Got it at the Farmer's Market last month, it holds a lot of good tea.

Cookies




Muscle stimulation and traction today, I keep pushing my tolerances as far as I can. D skipped volunteering at the library to accompany me. Talked about Vaughan Williams (an article about him in this month's Fortean Times) and Holst and 2001, and kept me distracted and soothed. Massage last night also intense, good, but I am feeling as bruised as I expected - at my explicit request, she did no more than I could handle. Icing at the moment, stim and exercises later. Grilled cheese for lunch, but I'm craving something... else, more potent, more challenging.

We've decided to pick up some Ralph Vaughan Williams at the library (there are about 500 catalogue listings), and stop by the pastisery in the same block for something small and expensive and exquisite. I finally got my honorarium for the back study I did.
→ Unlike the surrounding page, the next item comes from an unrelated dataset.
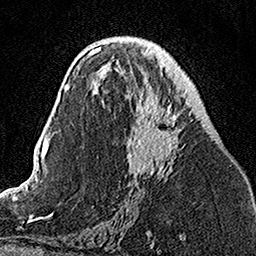
Breast MRI, one axial slice. Slice 73 of 160 in the series (ordered by position). Cropped to one breast. Dynamic contrast-enhanced series, time point 2 of 7 at this slice position (early post-contrast). 1.5 T. TE 3.5 ms, TR 7.2 ms. 1 mm slice thickness. 256 × 256 image matrix, field of view 160 × 160 mm. Female patient.
Outlined on this slice (semi-automatically segmented with operator editing):
- enhancing-tissue mask used for the functional tumour volume (all voxels passing the contrast-enhancement thresholds inside the analysis volume; usually the tumour): box from (x=106, y=50) to (x=192, y=181) px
I'd apparently screwed up the address, then someone else screwed up the apartment number that I had gotten right, and it got sent back to the U, who managed to get the right address with the wrong apartment number still attached, but our postal carrier got it in the right slot, so all is well. I'd forgotten how much it was, and I hadn't expected $75, so quite a windfall. Plenty for a pistachio tart, chocolate tiramisu, or eclair and some almond cookies.
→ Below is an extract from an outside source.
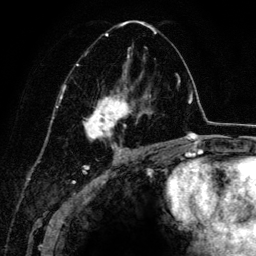
Breast MRI (dynamic contrast-enhanced), one axial slice; slice 77 of 134 in the series (ordered by position); cropped to one breast; dynamic contrast-enhanced series, time point 2 of 6 at this slice position (early post-contrast); 3 T; TE 4.2 ms, TR 7.9 ms; 1.2 mm slice thickness; 256 × 256 image matrix, field of view 170 × 170 mm. Female patient.
Outlined on this slice (semi-automatic segmentation, software-assisted and operator-edited):
- enhancing-tissue mask used for the functional tumour volume (all voxels passing the contrast-enhancement thresholds inside the analysis volume; usually the tumour): bounding box [x1, y1, x2, y2] px = [75, 21, 157, 152]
Wednesday, October 01, 2008

Zero


Work provided a grilled lunch today, hot-dogs and burgers in the back parking lot. I was able to go, and my physical therapist, who after all works upstairs at the same facility, was right behind me. Very happy to report a quantum leap improvement, (she asked) and show her how I had my stim in my pouch, which keeps it in place as well as protected from, well, fluids in my job. I'll see her tomorrow for more stretching and whatever else she has in store. It's good to know what 0/10 pain actually means, if not all the time, at least it's a new baseline. I've been much more cheerful and energetic -for me. Even after a few 12 hour days at work. Keeping my head above water.

Listening to more Shawn Colvin lately, and Lucy reminded me of one called Diamond in the Rough - which I then had to look up on utubes.

AND, actually practicing the Uke this week, up to three passable cords, so D says I can now play eight bar blues. It's a start.